Limitations of Stage-Based Prediction

However, one key limitation of the stage-based prediction framework is the lack of granularity in terms of prediction results. Specifically, the categorization of prognosis into four stages limits the possible estimations of prognosis, as different cancers of the same stage may have significantly different prognostic outcomes.

This work attempts to combat this using post hoc gene–drug analysis, where using the prediction from the RNN, existing gene and drug data can be used to predict possible future mutations and possible treatments.

For example, representing the pre-processed TCGA dataset using heatmaps, which depict the probability of observing each mutation in each stage, as in Figure 11, there are a few mutations that are strongly correlated with later stages of cancer, like CDH1 for breast cancer and CDKN2A for head and neck cancer [82,83,84,85,86,87]. Using the prediction from the model, if the stage was predicted to be late-stage, but these mutations were not present, the post hoc gene prediction pipeline, using the probabilities from the dataset, would strongly correlate these mutations with further cancer progression, providing targets for preventative treatment.

Similarly, with drug predictions, the algorithm can use the existing BPS/IUPHAR datasets to predict drugs based on the specific mutations provided. For example, if PIK3CA was indicated as a possible future mutation, the drug prediction pipeline would generate three possible treatments, alpelisib, copanlisib, and pilaralisib, which are all either in use as key FDA-approved treatments or in highly regarded clinical trials [88,89,90,91,92,93,94,95,96].

While limited, these post hoc methods provide techniques for scaling prognosis prediction to preventative treatment of future mutations. However, outside of time-series analysis, RNN-based models are also used for autoregressive generation of language sequences, which may also scale to autoregressive generation of mutation sequences through time, which should be investigated in future work.

5. Conclusions

Overall, this study was one of the first to apply AI frameworks based on RNN architectures, which are typically used for time-series analysis, to a genomic pathway analysis problem.

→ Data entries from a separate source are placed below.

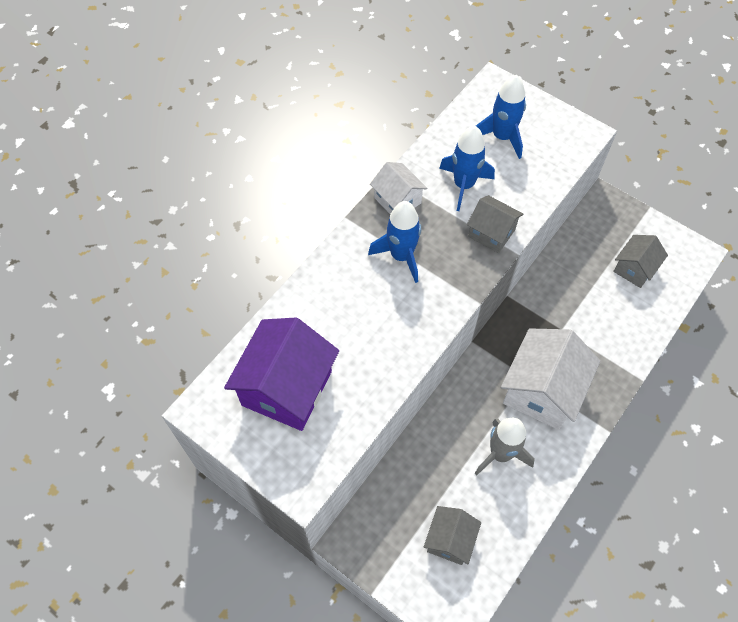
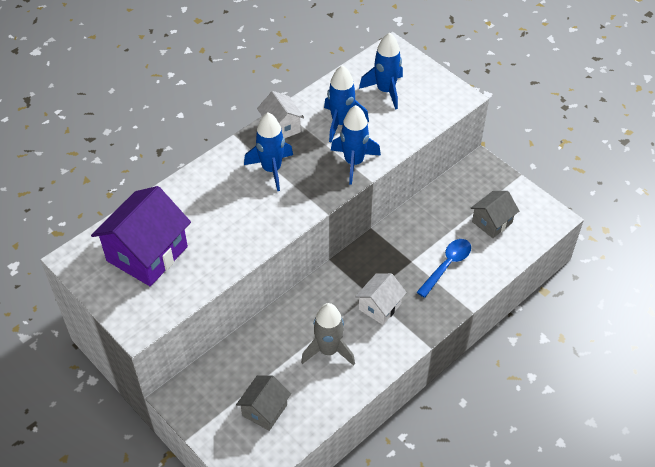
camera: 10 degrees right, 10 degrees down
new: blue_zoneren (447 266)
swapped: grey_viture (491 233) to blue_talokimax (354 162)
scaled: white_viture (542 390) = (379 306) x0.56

By proposing, implementing, and evaluating an efficient, cost-effective end-to-end framework, this project demonstrates the proof-of-concept for an RNN-based model for predicting cancer severity and prognosis, which can be used for post hoc evaluation of progression and preventative treatments. In addition, by not relying on formally derived pathway correlations, this project enables rapid computational analysis of genomic data, allowing real-time prognosis prediction. In doing so, the model presented in this project may enable doctors to better analyze cancer prognosis, especially with additional improvements through adversarial training procedures [77].

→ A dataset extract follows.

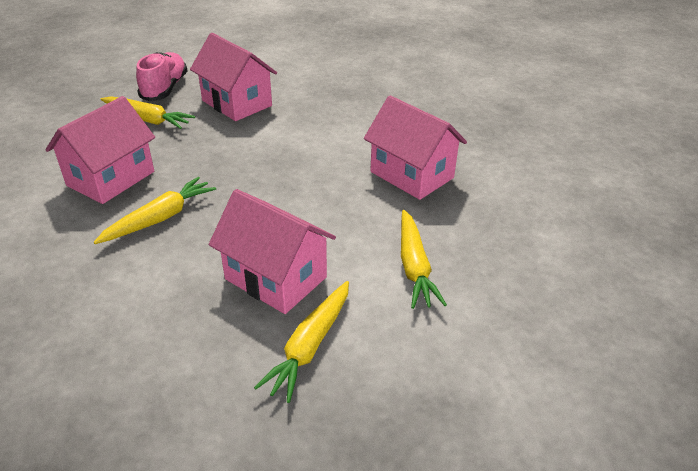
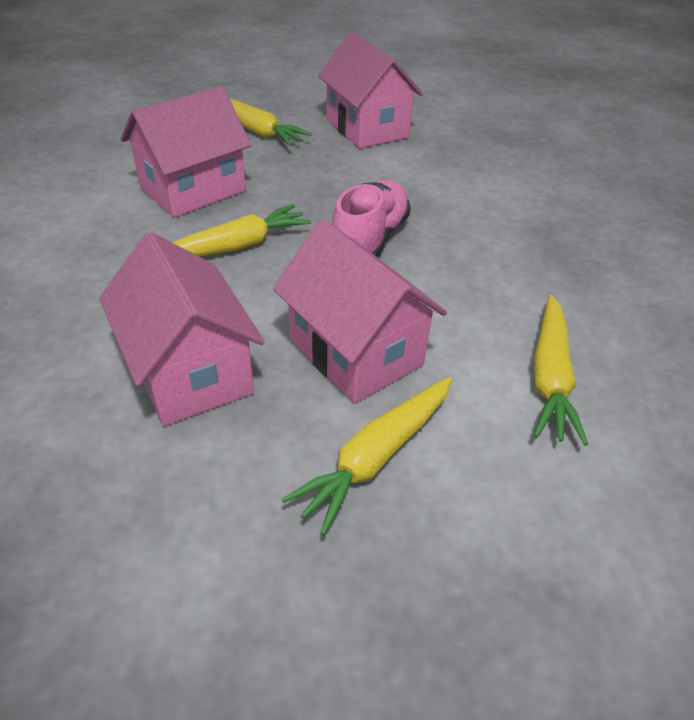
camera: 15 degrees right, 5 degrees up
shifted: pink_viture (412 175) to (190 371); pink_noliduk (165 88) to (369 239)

This project has revealed the efficacy of applying a series-analysis-based approach to a genomic problem. In the future, analytical methods such as the use of Shapley values may be used to evaluate the internal RNN performance [97]. By unveiling the so-called “black-box” behind the RNN, a continuation of this research may understand the specific techniques and insights that the RNN uses to learn correlations. By combining these computational insights with the existing knowledge of biological pathways, this model may be able to deepen the fundamental understanding of the connection between various genes. Further work should also investigate the scalability of RNNs as autoregressive predictors of mutation progression, building on the post hoc pipeline in this work to create a fully RNN-based progression predictor.

In addition, the general paradigm proposed in this project can be extended to other diseases with a genomic correlation, such as cystic fibrosis or Alzheimer’s [98,99]. Thus, this project serves as a proof-of-concept for an efficient, cost-effective, and generalizable methodology for projecting disease prognosis, which in the future, could be life-saving, assisting with the prevention, diagnosis, and treatment of any genomically correlated disease, cancer and beyond.